Rewrite the lines from the one containing "# Current Networks" through the one containing "The steps to", swapping "EVM chain" for "EVM network" and changing nothing else. Leave the pictures out of your answer.

[Entries listed in a dataset]
------------

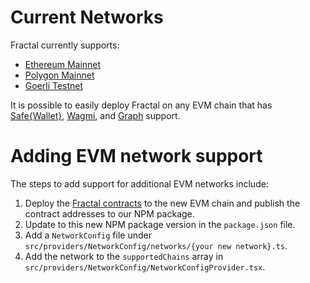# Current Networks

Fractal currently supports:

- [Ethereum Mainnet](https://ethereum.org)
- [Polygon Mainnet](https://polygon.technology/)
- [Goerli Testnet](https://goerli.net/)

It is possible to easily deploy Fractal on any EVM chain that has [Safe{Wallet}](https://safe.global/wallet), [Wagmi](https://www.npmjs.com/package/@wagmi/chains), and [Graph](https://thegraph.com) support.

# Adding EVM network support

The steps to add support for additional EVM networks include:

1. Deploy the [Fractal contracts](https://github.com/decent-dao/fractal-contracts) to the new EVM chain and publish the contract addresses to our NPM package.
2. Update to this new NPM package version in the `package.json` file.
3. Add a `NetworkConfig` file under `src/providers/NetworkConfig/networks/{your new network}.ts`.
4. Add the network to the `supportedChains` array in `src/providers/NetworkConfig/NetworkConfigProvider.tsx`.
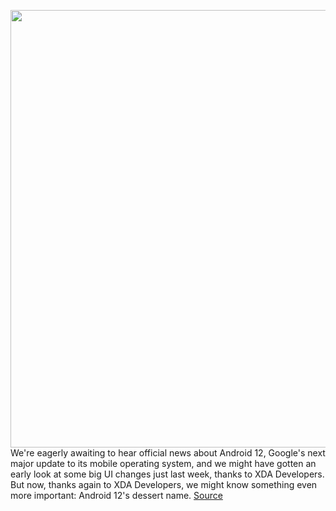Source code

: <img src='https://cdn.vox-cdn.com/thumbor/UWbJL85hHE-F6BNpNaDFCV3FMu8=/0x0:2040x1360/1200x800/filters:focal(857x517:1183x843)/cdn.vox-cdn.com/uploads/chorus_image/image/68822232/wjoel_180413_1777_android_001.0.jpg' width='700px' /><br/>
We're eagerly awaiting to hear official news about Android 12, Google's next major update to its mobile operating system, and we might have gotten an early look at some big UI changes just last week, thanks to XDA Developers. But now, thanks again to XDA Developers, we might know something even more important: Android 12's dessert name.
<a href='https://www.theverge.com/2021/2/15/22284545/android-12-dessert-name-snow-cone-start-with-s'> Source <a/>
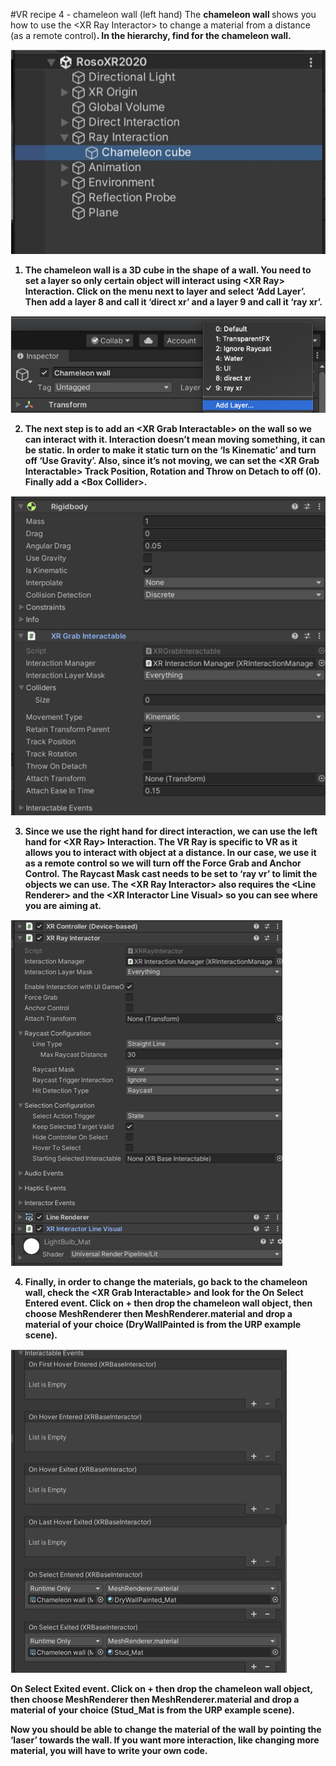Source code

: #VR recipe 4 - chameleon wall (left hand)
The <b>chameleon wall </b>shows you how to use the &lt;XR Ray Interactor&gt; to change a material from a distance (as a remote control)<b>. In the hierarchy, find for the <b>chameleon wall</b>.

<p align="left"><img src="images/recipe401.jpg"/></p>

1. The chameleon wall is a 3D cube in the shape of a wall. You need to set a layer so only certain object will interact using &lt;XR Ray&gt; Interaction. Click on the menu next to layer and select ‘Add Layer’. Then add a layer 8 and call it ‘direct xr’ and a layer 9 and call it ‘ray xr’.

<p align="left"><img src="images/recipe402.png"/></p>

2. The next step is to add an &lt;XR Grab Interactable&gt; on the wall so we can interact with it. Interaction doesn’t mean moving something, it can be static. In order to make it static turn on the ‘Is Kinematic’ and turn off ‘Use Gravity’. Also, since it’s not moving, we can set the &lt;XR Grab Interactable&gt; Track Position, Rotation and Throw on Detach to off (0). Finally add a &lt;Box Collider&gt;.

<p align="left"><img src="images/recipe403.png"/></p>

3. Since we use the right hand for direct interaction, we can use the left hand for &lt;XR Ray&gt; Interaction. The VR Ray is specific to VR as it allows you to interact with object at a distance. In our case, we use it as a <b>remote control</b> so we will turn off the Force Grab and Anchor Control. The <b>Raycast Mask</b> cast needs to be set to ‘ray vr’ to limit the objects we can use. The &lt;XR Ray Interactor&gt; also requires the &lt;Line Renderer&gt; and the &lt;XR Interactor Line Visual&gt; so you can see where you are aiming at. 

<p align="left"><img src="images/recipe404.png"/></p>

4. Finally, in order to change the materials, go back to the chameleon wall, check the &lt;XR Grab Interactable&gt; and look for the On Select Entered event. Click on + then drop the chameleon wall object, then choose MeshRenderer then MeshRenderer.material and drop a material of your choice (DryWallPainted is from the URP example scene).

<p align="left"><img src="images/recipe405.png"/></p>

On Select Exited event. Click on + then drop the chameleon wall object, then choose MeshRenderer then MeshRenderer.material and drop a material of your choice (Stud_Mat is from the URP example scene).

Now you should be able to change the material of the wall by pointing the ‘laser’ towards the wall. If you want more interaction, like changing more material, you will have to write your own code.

------------

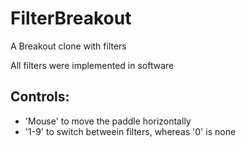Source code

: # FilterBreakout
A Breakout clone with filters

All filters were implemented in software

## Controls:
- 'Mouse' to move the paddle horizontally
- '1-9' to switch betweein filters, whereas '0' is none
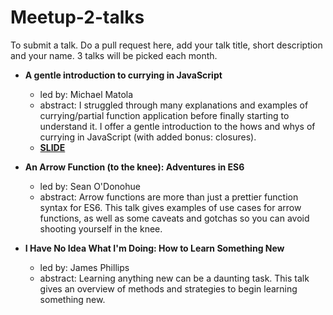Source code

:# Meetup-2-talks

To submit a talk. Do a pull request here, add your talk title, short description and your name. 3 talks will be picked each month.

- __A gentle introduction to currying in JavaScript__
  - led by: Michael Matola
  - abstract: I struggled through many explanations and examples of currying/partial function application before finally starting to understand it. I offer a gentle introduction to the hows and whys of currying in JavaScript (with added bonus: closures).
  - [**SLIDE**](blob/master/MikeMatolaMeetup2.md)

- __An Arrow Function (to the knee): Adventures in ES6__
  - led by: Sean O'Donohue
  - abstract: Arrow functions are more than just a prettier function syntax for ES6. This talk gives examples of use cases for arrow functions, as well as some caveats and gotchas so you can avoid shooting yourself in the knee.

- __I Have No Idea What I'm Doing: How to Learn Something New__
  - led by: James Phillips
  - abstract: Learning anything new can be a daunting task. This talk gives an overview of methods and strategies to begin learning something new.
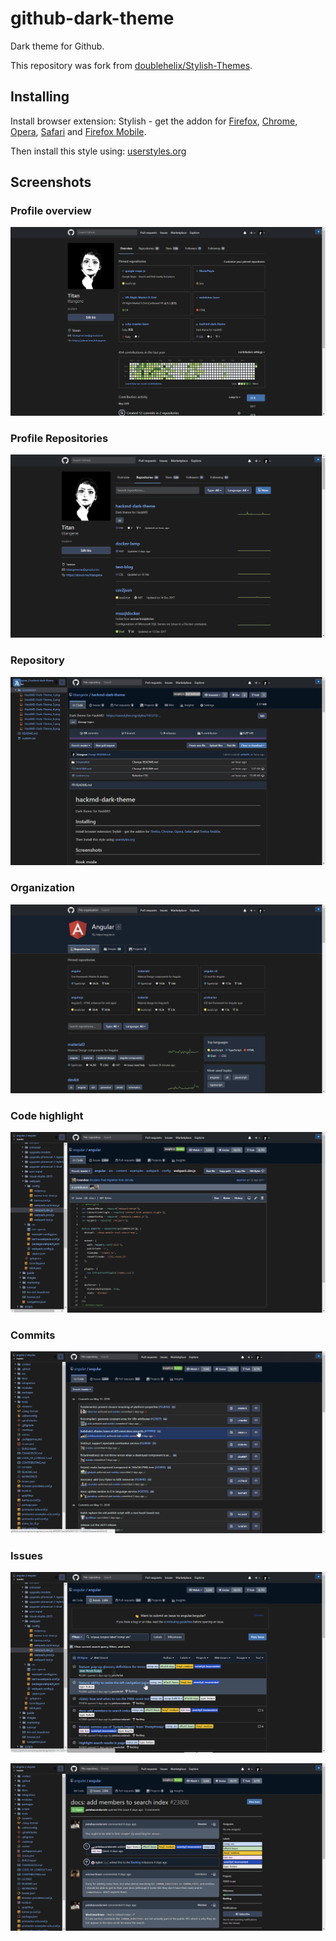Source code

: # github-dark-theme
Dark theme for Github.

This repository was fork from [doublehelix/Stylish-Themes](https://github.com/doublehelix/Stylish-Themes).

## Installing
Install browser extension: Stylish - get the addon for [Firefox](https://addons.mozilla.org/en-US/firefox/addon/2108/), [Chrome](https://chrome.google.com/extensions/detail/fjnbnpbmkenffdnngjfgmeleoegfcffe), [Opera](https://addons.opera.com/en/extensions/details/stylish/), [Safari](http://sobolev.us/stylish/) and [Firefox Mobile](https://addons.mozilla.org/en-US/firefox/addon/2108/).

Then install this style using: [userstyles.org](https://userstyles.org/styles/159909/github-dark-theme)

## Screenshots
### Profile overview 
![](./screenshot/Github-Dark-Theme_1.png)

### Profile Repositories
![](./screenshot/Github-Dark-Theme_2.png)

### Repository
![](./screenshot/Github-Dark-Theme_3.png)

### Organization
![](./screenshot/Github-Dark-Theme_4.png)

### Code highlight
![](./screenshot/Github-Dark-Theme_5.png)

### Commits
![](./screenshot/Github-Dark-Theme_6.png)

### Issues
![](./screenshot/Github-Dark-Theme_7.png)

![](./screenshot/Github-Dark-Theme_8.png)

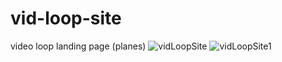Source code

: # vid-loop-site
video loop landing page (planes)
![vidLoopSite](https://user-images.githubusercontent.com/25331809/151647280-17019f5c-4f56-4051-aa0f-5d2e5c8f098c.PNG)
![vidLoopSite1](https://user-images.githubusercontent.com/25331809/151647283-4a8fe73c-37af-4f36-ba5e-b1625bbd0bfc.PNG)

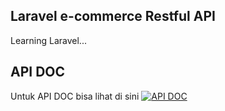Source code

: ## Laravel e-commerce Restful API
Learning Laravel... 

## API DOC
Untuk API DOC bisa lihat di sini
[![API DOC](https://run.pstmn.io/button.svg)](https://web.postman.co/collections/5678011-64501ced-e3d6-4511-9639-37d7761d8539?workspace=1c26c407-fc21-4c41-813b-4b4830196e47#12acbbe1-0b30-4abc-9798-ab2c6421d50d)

------------

> _SOLUTION TO THE EXERCISE_
# Current Networks

Fractal currently supports:

- [Ethereum Mainnet](https://ethereum.org)
- [Polygon Mainnet](https://polygon.technology/)
- [Goerli Testnet](https://goerli.net/)

It is possible to easily deploy Fractal on any EVM network that has [Safe{Wallet}](https://safe.global/wallet), [Wagmi](https://www.npmjs.com/package/@wagmi/chains), and [Graph](https://thegraph.com) support.

# Adding EVM network support

The steps to add support for additional EVM networks include:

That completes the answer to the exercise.